### Work to be completed
Copy out the text of each row below word for word, leaving out the pictures.

### Data provided
——
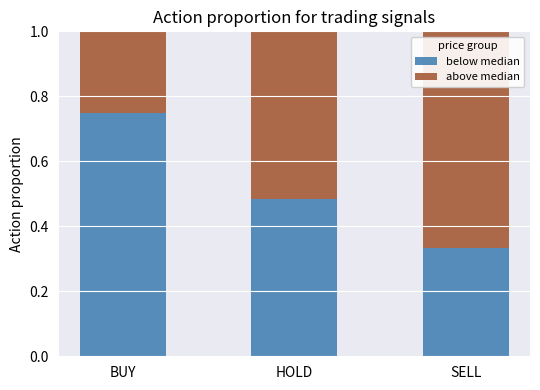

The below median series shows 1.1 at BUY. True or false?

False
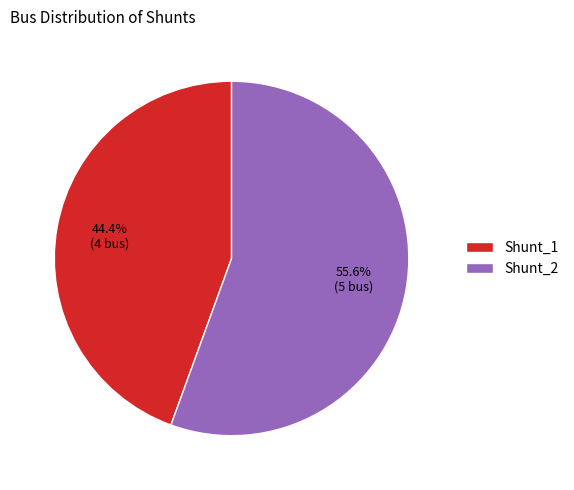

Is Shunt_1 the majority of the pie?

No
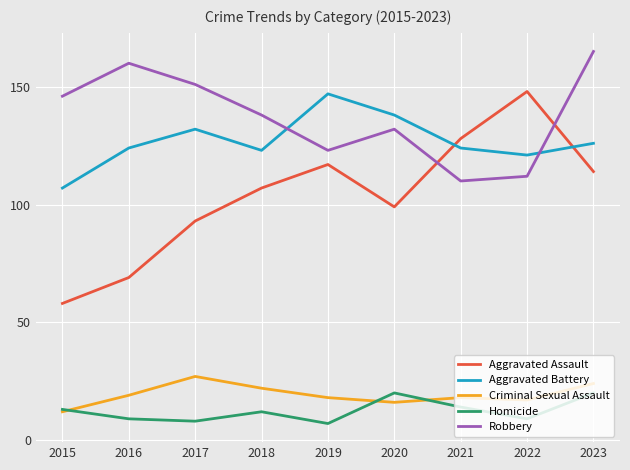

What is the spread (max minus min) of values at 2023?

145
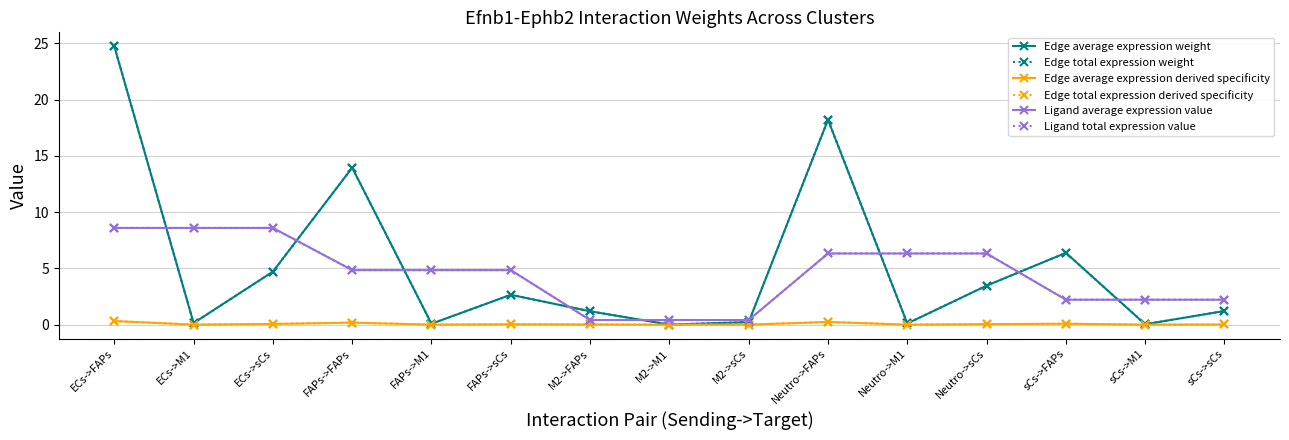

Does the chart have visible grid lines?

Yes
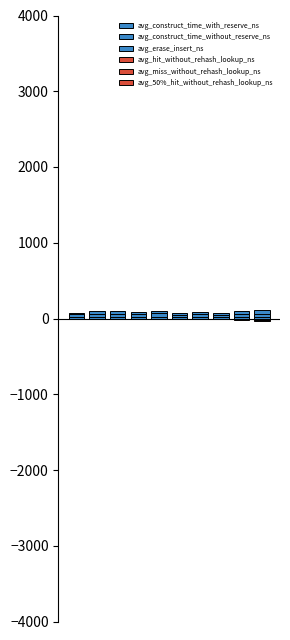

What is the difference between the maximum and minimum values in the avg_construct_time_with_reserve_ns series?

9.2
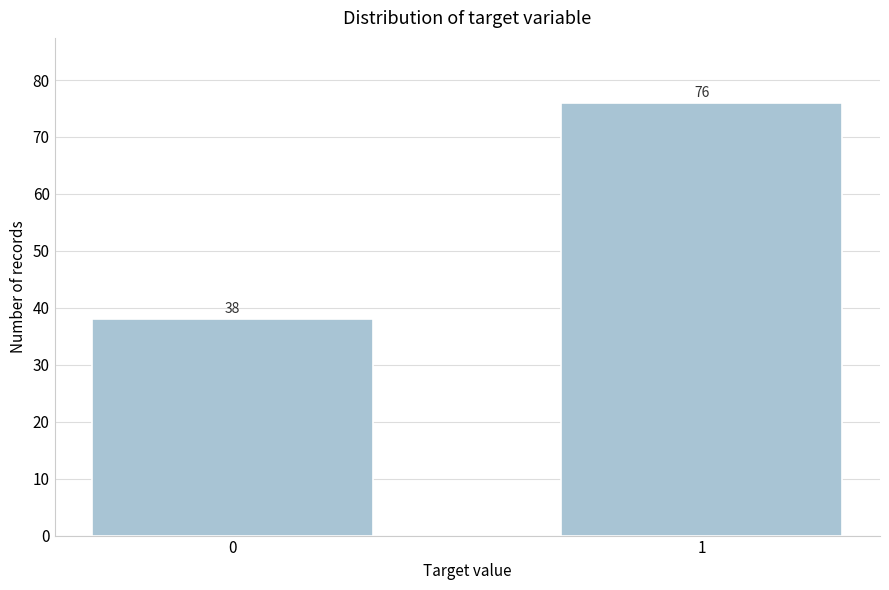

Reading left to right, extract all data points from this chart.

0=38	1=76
——
### The answer
The below median series shows 1.1 at BUY. True or false?

False

Is Shunt_1 the majority of the pie?

No

What is the spread (max minus min) of values at 2023?

145

Does the chart have visible grid lines?

Yes

What is the difference between the maximum and minimum values in the avg_construct_time_with_reserve_ns series?

9.2

Reading left to right, extract all data points from this chart.

0=38	1=76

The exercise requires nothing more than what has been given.